Prenons un exemple plus moderne que le Baron d’Albikrac. Je donnerai la préférence aux Fausses Infidélités, comédie en un acte & en vers, de M. Barthe : cette piece en est digne à tous égards, puisque l’Auteur est, de nos jeunes Comiques, celui qui fait voir un talent plus décidé ; puisque son ouvrage est resté au théâtre, qu’il a eu le plus grand succès & qu’il le mérite ; puisqu’on y voit des scenes que les maîtres de l’art ne désavoueroient pas ; puisqu’enfin l’Auteur vise à la gloire de faire regner dans ses pieces le ton de la bonne compagnie. La piece dont il s’agit est si connue, qu’il nous suffit d’en donner une légere idée.
Un Petit-Maître de quarante ans, très ridicule par conséquent, envoie un billet circulaire à deux femmes qu’il veut mettre au nombre de ses conquêtes, & qui, malheureusement pour lui, se montrent les poulets qu’elles reçoivent. L’une imagine de se venger en écrivant une lettre tendre à Mondor, c’est le nom du fat : elle engage son amie à le traiter de même. Mondor fait trophée des deux lettres. L’un de ses rivaux est furieux, l’autre se doute que les infidélités de leurs belles ne sont que feintes : ils projettent de paroître infideles à leur tour. Les quatre amants se réunissent enfin contre Mondor qu’on accable de railleries.

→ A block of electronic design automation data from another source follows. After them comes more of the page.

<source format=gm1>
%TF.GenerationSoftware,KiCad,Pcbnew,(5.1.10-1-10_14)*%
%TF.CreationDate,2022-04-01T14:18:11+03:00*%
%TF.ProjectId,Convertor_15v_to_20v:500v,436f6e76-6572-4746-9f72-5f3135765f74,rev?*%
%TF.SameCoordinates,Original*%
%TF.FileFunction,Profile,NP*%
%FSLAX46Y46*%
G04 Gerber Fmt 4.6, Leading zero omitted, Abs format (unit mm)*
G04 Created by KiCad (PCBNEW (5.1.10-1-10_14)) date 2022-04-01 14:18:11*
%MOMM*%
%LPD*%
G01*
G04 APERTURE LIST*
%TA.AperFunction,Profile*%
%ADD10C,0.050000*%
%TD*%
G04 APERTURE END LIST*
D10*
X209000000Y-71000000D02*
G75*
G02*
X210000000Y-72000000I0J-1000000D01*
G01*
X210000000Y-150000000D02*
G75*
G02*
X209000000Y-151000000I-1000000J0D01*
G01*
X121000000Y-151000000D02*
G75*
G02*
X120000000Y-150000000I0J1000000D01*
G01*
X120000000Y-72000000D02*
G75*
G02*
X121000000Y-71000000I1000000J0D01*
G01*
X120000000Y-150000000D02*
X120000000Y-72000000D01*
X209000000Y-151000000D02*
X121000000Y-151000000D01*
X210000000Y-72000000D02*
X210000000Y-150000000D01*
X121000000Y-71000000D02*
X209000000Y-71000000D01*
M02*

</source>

Je demande présentement si parmi le monde comme il faut, & dans la bonne compagnie, il est reçu qu’une femme écrive de sa propre main un billet doux à un fat qu’elle méprise ; s’il est décent qu’elle engage une jeune personne honnête, franche, naïve, à faire la même sottise ; & qu’elles laissent ensuite toutes deux leurs lettres entre les mains d’un homme qu’elles poussent à bout, d’un homme qui doit dans peu, dit-on, faire imprimer ses lettres, d’un homme enfin qu’elles savent très capable de les déshonorer pour prix de leurs railleries outrées. Une telle intrigue n’annonce certainement pas une femme exacte sur les bienséances qu’exigent son rang & le beau monde ; Dorimene auroit aussi bien fait de ne pas l’imaginer. Tout cela prouve, comme je l’ai dit, que la politesse françoise, que le ton, l’éducation, les manieres du monde qu’on appelle comme il faut, sont incompatibles avec les ressorts d’une intrigue, & d’une intrigue plaisante sur-tout.

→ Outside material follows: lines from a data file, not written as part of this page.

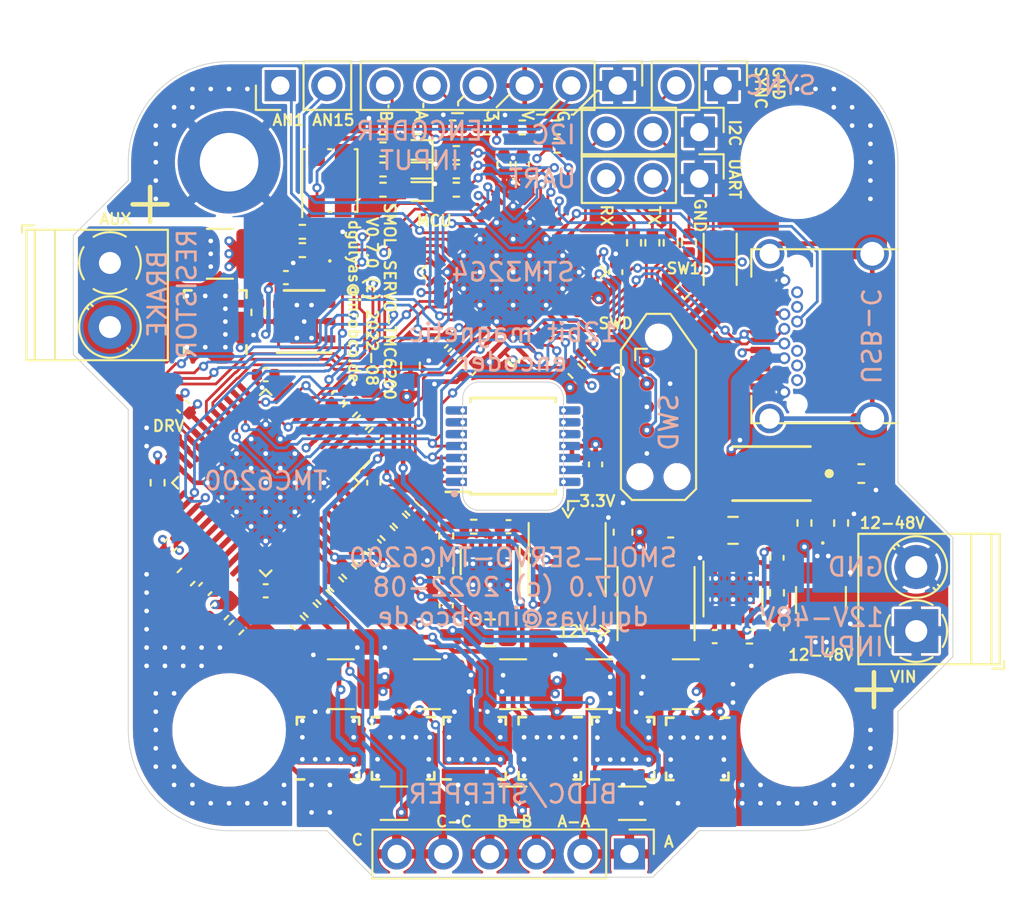
<source format=kicad_pcb>
(kicad_pcb (version 20211014) (generator pcbnew)

  (general
    (thickness 1.6)
  )

  (paper "A4")
  (title_block
    (title "STM32-NEMA17-SERVO")
    (date "2019-08-31")
    (rev "V0.2")
    (company "InRobCo")
    (comment 1 "Dömötör Gulyás")
  )

  (layers
    (0 "F.Cu" mixed)
    (1 "In1.Cu" mixed)
    (2 "In2.Cu" mixed)
    (31 "B.Cu" mixed)
    (32 "B.Adhes" user "B.Adhesive")
    (33 "F.Adhes" user "F.Adhesive")
    (34 "B.Paste" user)
    (35 "F.Paste" user)
    (36 "B.SilkS" user "B.Silkscreen")
    (37 "F.SilkS" user "F.Silkscreen")
    (38 "B.Mask" user)
    (39 "F.Mask" user)
    (40 "Dwgs.User" user "User.Drawings")
    (41 "Cmts.User" user "User.Comments")
    (42 "Eco1.User" user "User.Eco1")
    (43 "Eco2.User" user "User.Eco2")
    (44 "Edge.Cuts" user)
    (45 "Margin" user)
    (46 "B.CrtYd" user "B.Courtyard")
    (47 "F.CrtYd" user "F.Courtyard")
    (48 "B.Fab" user)
    (49 "F.Fab" user)
  )

  (setup
    (stackup
      (layer "F.SilkS" (type "Top Silk Screen"))
      (layer "F.Paste" (type "Top Solder Paste"))
      (layer "F.Mask" (type "Top Solder Mask") (thickness 0.01))
      (layer "F.Cu" (type "copper") (thickness 0.035))
      (layer "dielectric 1" (type "core") (thickness 0.48) (material "FR4") (epsilon_r 4.5) (loss_tangent 0.02))
      (layer "In1.Cu" (type "copper") (thickness 0.035))
      (layer "dielectric 2" (type "prepreg") (thickness 0.48) (material "FR4") (epsilon_r 4.5) (loss_tangent 0.02))
      (layer "In2.Cu" (type "copper") (thickness 0.035))
      (layer "dielectric 3" (type "core") (thickness 0.48) (material "FR4") (epsilon_r 4.5) (loss_tangent 0.02))
      (layer "B.Cu" (type "copper") (thickness 0.035))
      (layer "B.Mask" (type "Bottom Solder Mask") (thickness 0.01))
      (layer "B.Paste" (type "Bottom Solder Paste"))
      (layer "B.SilkS" (type "Bottom Silk Screen"))
      (copper_finish "None")
      (dielectric_constraints no)
    )
    (pad_to_mask_clearance 0.0254)
    (solder_mask_min_width 0.1016)
    (aux_axis_origin 150 120)
    (grid_origin 150 120)
    (pcbplotparams
      (layerselection 0x0020000_7ffffff8)
      (disableapertmacros false)
      (usegerberextensions true)
      (usegerberattributes false)
      (usegerberadvancedattributes false)
      (creategerberjobfile false)
      (svguseinch false)
      (svgprecision 6)
      (excludeedgelayer false)
      (plotframeref false)
      (viasonmask false)
      (mode 1)
      (useauxorigin false)
      (hpglpennumber 1)
      (hpglpenspeed 20)
      (hpglpendiameter 15.000000)
      (dxfpolygonmode true)
      (dxfimperialunits true)
      (dxfusepcbnewfont true)
      (psnegative false)
      (psa4output false)
      (plotreference true)
      (plotvalue true)
      (plotinvisibletext false)
      (sketchpadsonfab false)
      (subtractmaskfromsilk false)
      (outputformat 4)
      (mirror false)
      (drillshape 0)
      (scaleselection 1)
      (outputdirectory "./pdf")
    )
  )

  (net 0 "")
  (net 1 "GND")
  (net 2 "+3.3VA")
  (net 3 "+3V3")
  (net 4 "VBUS")
  (net 5 "Net-(C12-Pad1)")
  (net 6 "Net-(C12-Pad2)")
  (net 7 "MOSI")
  (net 8 "MISO")
  (net 9 "SLCK")
  (net 10 "PWMC")
  (net 11 "PWMB")
  (net 12 "PWMA")
  (net 13 "SOA")
  (net 14 "SOB")
  (net 15 "SOC")
  (net 16 "Net-(C13-Pad1)")
  (net 17 "Net-(C13-Pad2)")
  (net 18 "Net-(C14-Pad2)")
  (net 19 "Net-(C20-Pad2)")
  (net 20 "Net-(C21-Pad2)")
  (net 21 "DP")
  (net 22 "DM")
  (net 23 "OC")
  (net 24 "OB")
  (net 25 "OA")
  (net 26 "OR")
  (net 27 "GR")
  (net 28 "PWMR")
  (net 29 "ENC")
  (net 30 "ENB")
  (net 31 "ENA")
  (net 32 "DRVEN")
  (net 33 "DRVFAULT")
  (net 34 "VDD")
  (net 35 "Net-(C15-Pad2)")
  (net 36 "Net-(C22-Pad1)")
  (net 37 "Net-(D1-Pad2)")
  (net 38 "Net-(C22-Pad2)")
  (net 39 "Net-(C26-Pad1)")
  (net 40 "ENCB")
  (net 41 "ENCA")
  (net 42 "ENCI")
  (net 43 "ASEL")
  (net 44 "DRVSEL")
  (net 45 "SWCLK")
  (net 46 "SWDIO")
  (net 47 "Net-(C26-Pad2)")
  (net 48 "LEDR")
  (net 49 "LEDG")
  (net 50 "LEDB")
  (net 51 "Net-(C28-Pad1)")
  (net 52 "Net-(C28-Pad2)")
  (net 53 "Net-(D3-Pad3)")
  (net 54 "Net-(D3-Pad2)")
  (net 55 "Net-(Q8-Pad1)")
  (net 56 "Net-(Q9-Pad1)")
  (net 57 "Net-(Q10-Pad1)")
  (net 58 "Net-(C29-Pad1)")
  (net 59 "Net-(C29-Pad2)")
  (net 60 "Net-(J2-PadS1)")
  (net 61 "Net-(R6-Pad2)")
  (net 62 "Net-(R7-Pad1)")
  (net 63 "Net-(C30-Pad1)")
  (net 64 "unconnected-(J2-PadA8)")
  (net 65 "unconnected-(J2-PadB8)")
  (net 66 "unconnected-(J3-Pad6)")
  (net 67 "unconnected-(J3-Pad7)")
  (net 68 "unconnected-(J3-Pad8)")
  (net 69 "TX1")
  (net 70 "RX1")
  (net 71 "SDA3")
  (net 72 "SCL3")
  (net 73 "Net-(J1-Pad6)")
  (net 74 "Net-(J1-Pad5)")
  (net 75 "Net-(J1-Pad4)")
  (net 76 "Net-(J7-Pad3)")
  (net 77 "Net-(J7-Pad2)")
  (net 78 "Net-(J8-Pad3)")
  (net 79 "Net-(J8-Pad2)")
  (net 80 "NRST")
  (net 81 "SYNC")
  (net 82 "VBUSDIV")
  (net 83 "Net-(Q8-Pad3)")
  (net 84 "Net-(Q9-Pad3)")
  (net 85 "Net-(Q10-Pad3)")
  (net 86 "VDDDIV")
  (net 87 "Net-(D3-Pad4)")
  (net 88 "unconnected-(U1-Pad38)")
  (net 89 "unconnected-(U1-Pad39)")
  (net 90 "unconnected-(U4-Pad6)")
  (net 91 "unconnected-(U4-Pad7)")
  (net 92 "unconnected-(U4-Pad8)")
  (net 93 "unconnected-(U4-Pad9)")
  (net 94 "unconnected-(U4-Pad10)")
  (net 95 "unconnected-(U4-Pad14)")
  (net 96 "Net-(C30-Pad2)")
  (net 97 "SHA")
  (net 98 "SPI_NSS")
  (net 99 "GHA")
  (net 100 "GLA")
  (net 101 "SHB")
  (net 102 "GHB")
  (net 103 "GLB")
  (net 104 "SHC")
  (net 105 "GHC")
  (net 106 "GLC")
  (net 107 "Net-(R8-Pad1)")
  (net 108 "Net-(R36-Pad2)")
  (net 109 "Net-(R38-Pad1)")
  (net 110 "Net-(R40-Pad2)")
  (net 111 "Net-(R41-Pad2)")
  (net 112 "Net-(R42-Pad1)")
  (net 113 "Net-(R44-Pad2)")
  (net 114 "Net-(R45-Pad2)")
  (net 115 "Net-(R46-Pad1)")
  (net 116 "Net-(R48-Pad2)")
  (net 117 "Net-(R49-Pad2)")
  (net 118 "unconnected-(U2-Pad9)")
  (net 119 "unconnected-(U5-Pad9)")
  (net 120 "unconnected-(U6-Pad2)")
  (net 121 "unconnected-(U6-Pad28)")
  (net 122 "unconnected-(U6-Pad31)")
  (net 123 "unconnected-(U6-Pad35)")
  (net 124 "unconnected-(U6-Pad40)")
  (net 125 "unconnected-(U6-Pad45)")
  (net 126 "Net-(J9-Pad2)")
  (net 127 "USB_CC1")
  (net 128 "USB_CC2")
  (net 129 "ADC1_1")
  (net 130 "ADC1_15")

  (footprint "Capacitor_SMD:C_0402_1005Metric" (layer "F.Cu") (at 154.5 121 -90))

  (footprint "Capacitor_SMD:C_0402_1005Metric" (layer "F.Cu") (at 147.6 115.8 -135))

  (footprint "Capacitor_SMD:C_0402_1005Metric" (layer "F.Cu") (at 146.8 115 -135))

  (footprint "stm32-nema17:TSSOP-14_4.4x5mm_P0.65mm-inlaid" (layer "F.Cu") (at 150 120 180))

  (footprint "Inductor_SMD:L_0603_1608Metric" (layer "F.Cu") (at 169 121.5))

  (footprint "stm32-nema17:USB_C_Receptacle_Adam_C31-S-RA-CS1X-BK" (layer "F.Cu") (at 171 114 90))

  (footprint "TerminalBlock_Phoenix:TerminalBlock_Phoenix_PT-1,5-2-3.5-H_1x02_P3.50mm_Horizontal" (layer "F.Cu") (at 172 130.1 90))

  (footprint "Capacitor_SMD:C_0402_1005Metric" (layer "F.Cu") (at 137.6 110.8 180))

  (footprint "stm32-nema17:WDFN8" (layer "F.Cu") (at 133.75 113.2 -90))

  (footprint "Resistor_SMD:R_0402_1005Metric" (layer "F.Cu") (at 136.1 112.7 -90))

  (footprint "Package_SON:Texas_PWSON-N6" (layer "F.Cu") (at 138.6 113.2 180))

  (footprint "stm32-nema17:Diode-SMPA-DO-221BC" (layer "F.Cu") (at 164.1 121.5 180))

  (footprint "Capacitor_SMD:C_0402_1005Metric" (layer "F.Cu") (at 149.5 104.6 90))

  (footprint "Capacitor_SMD:C_0402_1005Metric" (layer "F.Cu") (at 150.5 104.6 -90))

  (footprint "Capacitor_SMD:C_0402_1005Metric" (layer "F.Cu") (at 146.1 114.3 -135))

  (footprint "stm32-nema17:QFN-48-1EP_7x7mm_P0.5mm_EP5.6x5.6mm_ThermalVias" (layer "F.Cu") (at 150 110.5 -45))

  (footprint "Connector_PinHeader_2.54mm:PinHeader_1x06_P2.54mm_Vertical" (layer "F.Cu") (at 155.715 100.315 -90))

  (footprint "Resistor_SMD:R_0402_1005Metric" (layer "F.Cu") (at 150.5 102.6))

  (footprint "Resistor_SMD:R_0402_1005Metric" (layer "F.Cu") (at 146.7 102.6))

  (footprint "Resistor_SMD:R_0402_1005Metric" (layer "F.Cu") (at 142.88 102.6))

  (footprint "Resistor_SMD:R_1206_3216Metric" (layer "F.Cu") (at 143.5 139.5))

  (footprint "Resistor_SMD:R_1206_3216Metric" (layer "F.Cu") (at 156.5 139.5 180))

  (footprint "stm32-nema17:WDFN8" (layer "F.Cu") (at 139.9 136.5 180))

  (footprint "stm32-nema17:WDFN8" (layer "F.Cu") (at 152 136.5))

  (footprint "stm32-nema17:WDFN8" (layer "F.Cu") (at 156 136.5 180))

  (footprint "stm32-nema17:WDFN8" (layer "F.Cu") (at 160.05 136.53))

  (footprint "stm32-nema17:WDFN8" (layer "F.Cu") (at 147.9 136.5 180))

  (footprint "stm32-nema17:WDFN8" (layer "F.Cu") (at 144 136.5))

  (footprint "MountingHole:MountingHole_3.2mm_M3_DIN965_Pad" (layer "F.Cu") (at 134.5 104.5))

  (footprint "MountingHole:MountingHole_3.2mm_M3" (layer "F.Cu") (at 134.5 135.5))

  (footprint "MountingHole:MountingHole_3.2mm_M3" (layer "F.Cu") (at 165.5 135.5))

  (footprint "MountingHole:MountingHole_3.2mm_M3" (layer "F.Cu") (at 165.5 104.5))

  (footprint "Inductor_SMD:L_0603_1608Metric" (layer "F.Cu") (at 144.4 115.6 90))

  (footprint "Connector:Tag-Connect_TC2050-IDC-NL_2x05_P1.27mm_Vertical" (layer "F.Cu") (at 157.935 117.86 -90))

  (footprint "TerminalBlock_Phoenix:TerminalBlock_Phoenix_PT-1,5-2-3.5-H_1x02_P3.50mm_Horizontal" (layer "F.Cu") (at 128 110 -90))

  (footprint "Connector_PinHeader_2.54mm:PinHeader_1x03_P2.54mm_Vertical" (layer "F.Cu") (at 160.16 105.395 -90))

  (footprint "Connector_PinHeader_2.54mm:PinHeader_1x03_P2.54mm_Vertical" (layer "F.Cu") (at 160.16 102.855 -90))

  (footprint "Resistor_SMD:R_0402_1005Metric" (layer "F.Cu") (at 152.4 102.6 180))

  (footprint "Resistor_SMD:R_0402_1005Metric" (layer "F.Cu") (at 148.6 102.6 180))

  (footprint "Resistor_SMD:R_0402_1005Metric" (layer "F.Cu")
    (tedit 5F68FEEE) (tstamp 00000000-0000-0000-0000-00005d541174)
    (at 144.8 102.6 180)
    (descr "Resistor SMD 0402 (1005 Metric), square (rectangular) end terminal, IPC_7351 nominal, (Body size source: IPC-SM-782 page 72, https://www.pcb-3d.com/wordpress/wp-content/uploads/ipc-sm-782a_amendment_1_and_2.pdf), generated with kicad-footprint-generator")
    (tags "resistor")
    (property "MPN" "RC0402FR-071KL")
    (property "Sheetfile" "smol-servo-tmc6200.kicad_sch")
    (property "Sheetname" "")
    (path "/00000000-0000-0000-0000-00005d6a7383")
    (attr smd)
    (fp_text reference "R22" (at 0 -1.17) (layer "Dwgs.User") hide
      (effects (font (size 0.3 0.3) (thickness 0.05)))
      (tstamp 8bb352d5-0320-4a0a-8047-d04312c7b7a8)
    )
    (fp_text value "1K" (at 0 0.6) (layer "F.Fab")
      (effects (font (size 0.4 0.4) (thickness 0.05)))
      (tstamp 0e0de454-975e-415c-bbc4-dbe8b12cbc00)
    )
    (fp_text user "${REFERENCE}" (at 0 0) (layer "F.Fab")
      (effects (font (size 0.3 0.3) (thickness 0.05)))
      (tstamp db33f84f-a4da-49e5-a9d9-1b33587e1562)
    )
    (fp_line (start -0.153641 -0.38) (end 0.153641 -0.38) (layer "F.SilkS") (width 0.12) (tstamp d453b7d6-e4a2-463a-85a9-ff3d9b8e9007))
    (fp_line (start -0.153641 0.38) (end 0.153641 0.38) (layer "F.SilkS") (width 0.12) (tstamp fa3c222d-d498-468d-baea-f98b76c74bcc))
    (fp_line (start 0.93 -0.47) (end 0.93 0.47) (layer "F.CrtYd") (width 0.05) (tstamp 3c43d6e8-7d6e-4199-b61c-de3545969922))
    (fp_line (start -0.93 0.47) (end -0.93 -0.47) (layer "F.CrtYd") (width 0.05) (tstamp b221490b-f9c5-4959-9246-6832745bf277))
    (fp_line (start 0.93 0.47) (end -0.93 0.47) (layer "F.CrtYd") (width 0.05) (tstamp d2d3d7a8-31d7-4e4f-a734-89217d282ef7))
    (fp_line (start -0.93 -0.47) (end 0.93 -0.47) (layer "F.CrtYd") (width 0.05) (tstamp e2f16eb3-84d0-4319-8b39-381bcf80cc7a))
    (fp_line (start -0.525 0.27) (end -0.525 -0.27) (layer "F.Fab") (width 0.1) (tstamp 0985164c-9583-490f-b604-76b5e385d383))
    (fp_line (start 0.525 -0.27) (end 0.525 0.27) (layer "F.Fab") (width 0.1) (tstamp 0a51850f-d949-4f1b-a768-8d819e3a8e4c))
    (fp_line (start 0.525 0.27) (end -0.525 0.27) (layer "F.Fab") (width 0.1) (tstamp 8e3db6bc-c1
... [2737102 chars truncated]
</source>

Je suis donc d’avis que nous laissions les intrigants à talons rouges, & que nous donnions la préférence aux intrigants à livrée. Ce n’est pas, je le répete, que le grand monde n’ait ses intrigues : ses héros, sans parler de ceux qui déshonorent leur rang, s’ingénient continuellement, les uns pour supplanter un rival en faveur auprès du maître, les autres pour se souffler des amants ou des maîtresses ; ceux-ci pour se mystifier, ceux-là pour se faire des noirceurs atroces. Confiez-leur les principaux fils de votre ouvrage : les premiers en feront une comédie héroïque, un drame, ou bien une piece que l’on ne pourroit permettre : les seconds fileront une intrigue indécente, ou fade, ou remplie de persifflage : les troisiemes mystifieront le public en n’amenant que des mystifications sur la scene ; & les quatriemes révolteront. Choisissez présentement.